▸ Instructions to follow
What is needed is an exact copy of the records below, with the pictures left out.
· · · · ·
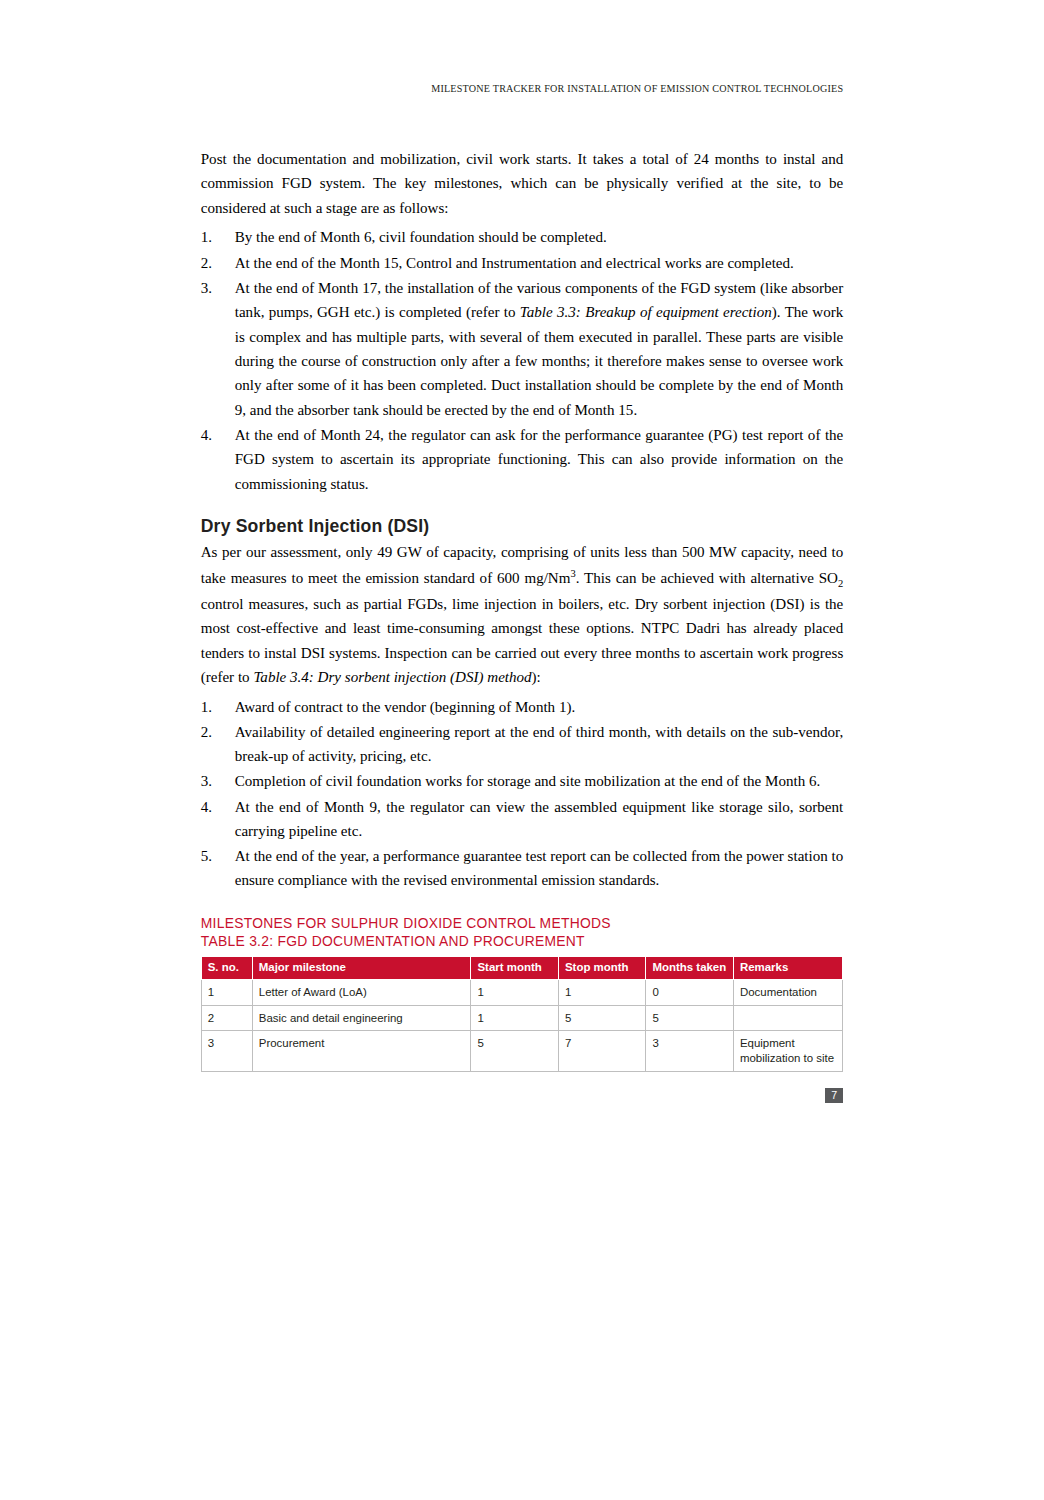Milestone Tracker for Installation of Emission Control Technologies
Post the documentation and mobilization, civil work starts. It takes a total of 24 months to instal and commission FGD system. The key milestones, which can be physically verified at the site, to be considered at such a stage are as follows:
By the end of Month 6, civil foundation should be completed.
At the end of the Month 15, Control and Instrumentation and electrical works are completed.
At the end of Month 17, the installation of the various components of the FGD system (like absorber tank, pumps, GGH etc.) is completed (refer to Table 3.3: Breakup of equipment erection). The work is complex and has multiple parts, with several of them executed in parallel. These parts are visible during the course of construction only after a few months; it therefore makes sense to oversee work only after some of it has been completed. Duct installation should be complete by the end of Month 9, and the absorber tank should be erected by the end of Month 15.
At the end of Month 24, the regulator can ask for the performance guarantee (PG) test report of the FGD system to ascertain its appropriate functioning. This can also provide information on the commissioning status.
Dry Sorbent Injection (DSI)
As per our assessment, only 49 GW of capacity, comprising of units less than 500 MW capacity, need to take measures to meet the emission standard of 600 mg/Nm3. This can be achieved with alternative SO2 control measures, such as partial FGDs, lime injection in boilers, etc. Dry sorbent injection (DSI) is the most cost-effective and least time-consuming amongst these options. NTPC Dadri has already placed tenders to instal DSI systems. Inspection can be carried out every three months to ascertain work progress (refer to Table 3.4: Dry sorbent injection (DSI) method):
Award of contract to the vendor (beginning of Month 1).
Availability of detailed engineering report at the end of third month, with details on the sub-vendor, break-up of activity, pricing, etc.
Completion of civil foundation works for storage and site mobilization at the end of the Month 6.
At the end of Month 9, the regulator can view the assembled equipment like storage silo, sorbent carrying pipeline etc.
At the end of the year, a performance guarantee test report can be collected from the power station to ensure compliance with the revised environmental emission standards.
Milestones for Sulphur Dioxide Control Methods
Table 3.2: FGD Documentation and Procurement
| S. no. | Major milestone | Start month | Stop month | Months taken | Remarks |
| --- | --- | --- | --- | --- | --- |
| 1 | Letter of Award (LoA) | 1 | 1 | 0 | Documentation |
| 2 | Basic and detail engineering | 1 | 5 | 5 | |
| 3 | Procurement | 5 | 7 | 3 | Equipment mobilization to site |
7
· · · · ·
▸ Exercise output
Milestone Tracker for Installation of Emission Control Technologies
Post the documentation and mobilization, civil work starts. It takes a total of 24 months to instal and commission FGD system. The key milestones, which can be physically verified at the site, to be considered at such a stage are as follows:
By the end of Month 6, civil foundation should be completed.
At the end of the Month 15, Control and Instrumentation and electrical works are completed.
At the end of Month 17, the installation of the various components of the FGD system (like absorber tank, pumps, GGH etc.) is completed (refer to Table 3.3: Breakup of equipment erection). The work is complex and has multiple parts, with several of them executed in parallel. These parts are visible during the course of construction only after a few months; it therefore makes sense to oversee work only after some of it has been completed. Duct installation should be complete by the end of Month 9, and the absorber tank should be erected by the end of Month 15.
At the end of Month 24, the regulator can ask for the performance guarantee (PG) test report of the FGD system to ascertain its appropriate functioning. This can also provide information on the commissioning status.
Dry Sorbent Injection (DSI)
As per our assessment, only 49 GW of capacity, comprising of units less than 500 MW capacity, need to take measures to meet the emission standard of 600 mg/Nm3. This can be achieved with alternative SO2 control measures, such as partial FGDs, lime injection in boilers, etc. Dry sorbent injection (DSI) is the most cost-effective and least time-consuming amongst these options. NTPC Dadri has already placed tenders to instal DSI systems. Inspection can be carried out every three months to ascertain work progress (refer to Table 3.4: Dry sorbent injection (DSI) method):
Award of contract to the vendor (beginning of Month 1).
Availability of detailed engineering report at the end of third month, with details on the sub-vendor, break-up of activity, pricing, etc.
Completion of civil foundation works for storage and site mobilization at the end of the Month 6.
At the end of Month 9, the regulator can view the assembled equipment like storage silo, sorbent carrying pipeline etc.
At the end of the year, a performance guarantee test report can be collected from the power station to ensure compliance with the revised environmental emission standards.
Milestones for Sulphur Dioxide Control Methods
Table 3.2: FGD Documentation and Procurement
| S. no. | Major milestone | Start month | Stop month | Months taken | Remarks |
| --- | --- | --- | --- | --- | --- |
| 1 | Letter of Award (LoA) | 1 | 1 | 0 | Documentation |
| 2 | Basic and detail engineering | 1 | 5 | 5 | |
| 3 | Procurement | 5 | 7 | 3 | Equipment mobilization to site |
7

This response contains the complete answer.